[Start INPUT MATERIAL]

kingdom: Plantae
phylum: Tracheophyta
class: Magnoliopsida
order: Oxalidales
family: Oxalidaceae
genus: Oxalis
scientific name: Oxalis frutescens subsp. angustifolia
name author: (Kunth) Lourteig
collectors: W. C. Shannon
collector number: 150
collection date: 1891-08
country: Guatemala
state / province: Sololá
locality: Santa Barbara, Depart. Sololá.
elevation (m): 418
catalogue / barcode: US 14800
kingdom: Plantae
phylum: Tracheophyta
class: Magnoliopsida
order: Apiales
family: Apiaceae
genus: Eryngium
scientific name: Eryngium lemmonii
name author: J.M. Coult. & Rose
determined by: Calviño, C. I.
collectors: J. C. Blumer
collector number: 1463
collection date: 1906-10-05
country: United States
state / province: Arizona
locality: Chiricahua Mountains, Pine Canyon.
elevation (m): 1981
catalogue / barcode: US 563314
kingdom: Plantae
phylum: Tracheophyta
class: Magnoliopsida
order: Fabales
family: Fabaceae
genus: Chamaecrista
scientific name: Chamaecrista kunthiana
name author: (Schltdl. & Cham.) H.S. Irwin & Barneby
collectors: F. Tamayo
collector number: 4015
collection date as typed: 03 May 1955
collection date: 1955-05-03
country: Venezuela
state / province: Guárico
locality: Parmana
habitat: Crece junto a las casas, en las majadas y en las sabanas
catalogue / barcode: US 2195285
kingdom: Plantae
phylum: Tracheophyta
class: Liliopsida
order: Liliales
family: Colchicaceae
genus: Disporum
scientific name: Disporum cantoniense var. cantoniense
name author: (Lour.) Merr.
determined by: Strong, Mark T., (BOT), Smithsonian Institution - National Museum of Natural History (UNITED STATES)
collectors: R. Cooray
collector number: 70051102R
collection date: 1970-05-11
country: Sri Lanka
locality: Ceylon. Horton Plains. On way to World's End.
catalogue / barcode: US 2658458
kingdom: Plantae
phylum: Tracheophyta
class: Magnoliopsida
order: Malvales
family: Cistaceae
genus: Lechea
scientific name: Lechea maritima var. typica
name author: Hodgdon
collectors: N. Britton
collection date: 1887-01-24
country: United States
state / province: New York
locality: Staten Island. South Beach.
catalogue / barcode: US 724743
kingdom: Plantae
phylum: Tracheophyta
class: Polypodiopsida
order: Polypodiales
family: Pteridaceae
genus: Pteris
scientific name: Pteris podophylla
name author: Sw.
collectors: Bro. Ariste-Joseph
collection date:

[End INPUT MATERIAL]

WRITTEN INSTRUCTION »
Please recast every line of the records above as a Markdown table with two columns, Row and Record text, numbering the rows in order and omitting blank lines.

SOLUTION »
| Row | Record text |
|---|---|
| 1 | kingdom: Plantae |
| 2 | phylum: Tracheophyta |
| 3 | class: Magnoliopsida |
| 4 | order: Oxalidales |
| 5 | family: Oxalidaceae |
| 6 | genus: Oxalis |
| 7 | scientific name: Oxalis frutescens subsp. angustifolia |
| 8 | name author: (Kunth) Lourteig |
| 9 | collectors: W. C. Shannon |
| 10 | collector number: 150 |
| 11 | collection date: 1891-08 |
| 12 | country: Guatemala |
| 13 | state / province: Sololá |
| 14 | locality: Santa Barbara, Depart. Sololá. |
| 15 | elevation (m): 418 |
| 16 | catalogue / barcode: US 14800 |
| 17 | kingdom: Plantae |
| 18 | phylum: Tracheophyta |
| 19 | class: Magnoliopsida |
| 20 | order: Apiales |
| 21 | family: Apiaceae |
| 22 | genus: Eryngium |
| 23 | scientific name: Eryngium lemmonii |
| 24 | name author: J.M. Coult. & Rose |
| 25 | determined by: Calviño, C. I. |
| 26 | collectors: J. C. Blumer |
| 27 | collector number: 1463 |
| 28 | collection date: 1906-10-05 |
| 29 | country: United States |
| 30 | state / province: Arizona |
| 31 | locality: Chiricahua Mountains, Pine Canyon. |
| 32 | elevation (m): 1981 |
| 33 | catalogue / barcode: US 563314 |
| 34 | kingdom: Plantae |
| 35 | phylum: Tracheophyta |
| 36 | class: Magnoliopsida |
| 37 | order: Fabales |
| 38 | family: Fabaceae |
| 39 | genus: Chamaecrista |
| 40 | scientific name: Chamaecrista kunthiana |
| 41 | name author: (Schltdl. & Cham.) H.S. Irwin & Barneby |
| 42 | collectors: F. Tamayo |
| 43 | collector number: 4015 |
| 44 | collection date as typed: 03 May 1955 |
| 45 | collection date: 1955-05-03 |
| 46 | country: Venezuela |
| 47 | state / province: Guárico |
| 48 | locality: Parmana |
| 49 | habitat: Crece junto a las casas, en las majadas y en las sabanas |
| 50 | catalogue / barcode: US 2195285 |
| 51 | kingdom: Plantae |
| 52 | phylum: Tracheophyta |
| 53 | class: Liliopsida |
| 54 | order: Liliales |
| 55 | family: Colchicaceae |
| 56 | genus: Disporum |
| 57 | scientific name: Disporum cantoniense var. cantoniense |
| 58 | name author: (Lour.) Merr. |
| 59 | determined by: Strong, Mark T., (BOT), Smithsonian Institution - National Museum of Natural History (UNITED STATES) |
| 60 | collectors: R. Cooray |
| 61 | collector number: 70051102R |
| 62 | collection date: 1970-05-11 |
| 63 | country: Sri Lanka |
| 64 | locality: Ceylon. Horton Plains. On way to World's End. |
| 65 | catalogue / barcode: US 2658458 |
| 66 | kingdom: Plantae |
| 67 | phylum: Tracheophyta |
| 68 | class: Magnoliopsida |
| 69 | order: Malvales |
| 70 | family: Cistaceae |
| 71 | genus: Lechea |
| 72 | scientific name: Lechea maritima var. typica |
| 73 | name author: Hodgdon |
| 74 | collectors: N. Britton |
| 75 | collection date: 1887-01-24 |
| 76 | country: United States |
| 77 | state / province: New York |
| 78 | locality: Staten Island. South Beach. |
| 79 | catalogue / barcode: US 724743 |
| 80 | kingdom: Plantae |
| 81 | phylum: Tracheophyta |
| 82 | class: Polypodiopsida |
| 83 | order: Polypodiales |
| 84 | family: Pteridaceae |
| 85 | genus: Pteris |
| 86 | scientific name: Pteris podophylla |
| 87 | name author: Sw. |
| 88 | collectors: Bro. Ariste-Joseph |
| 89 | collection date: |